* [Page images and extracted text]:

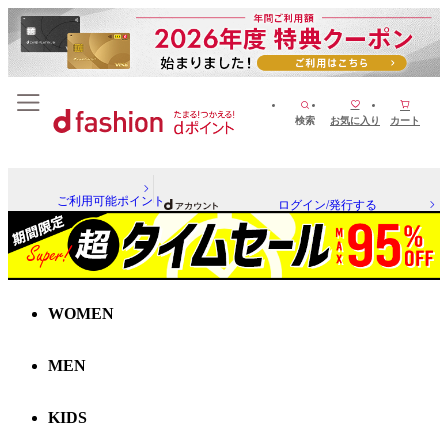
検索
お気に入り
カート
ご利用可能ポイント
ログイン/発行する
WOMEN
MEN
KIDS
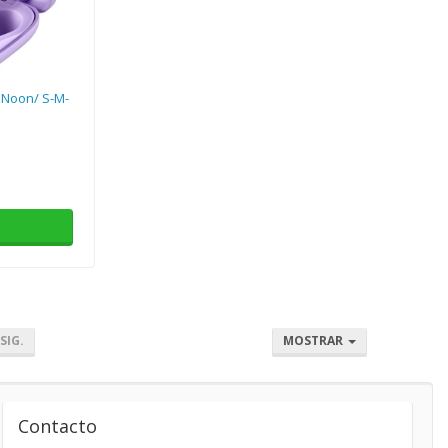
 Noon/ S-M-
SIG.
MOSTRAR
Contacto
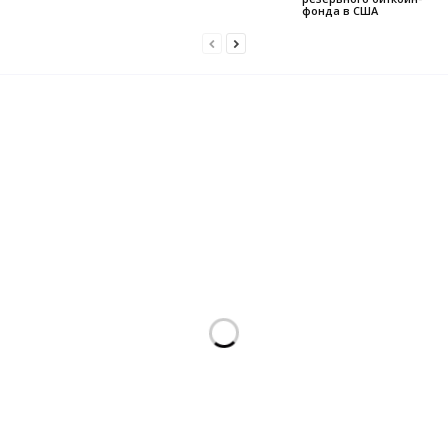
фонда в США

* [TASK REQUIREMENTS]:
Set down the lines of the records above exactly, apart from the pictures.

* [RESULT OF THE TASK]:
検索
お気に入り
カート
ご利用可能ポイント
ログイン/発行する
WOMEN
MEN
KIDS
 Noon/ S-M-
SIG.
MOSTRAR
Contacto
фонда в США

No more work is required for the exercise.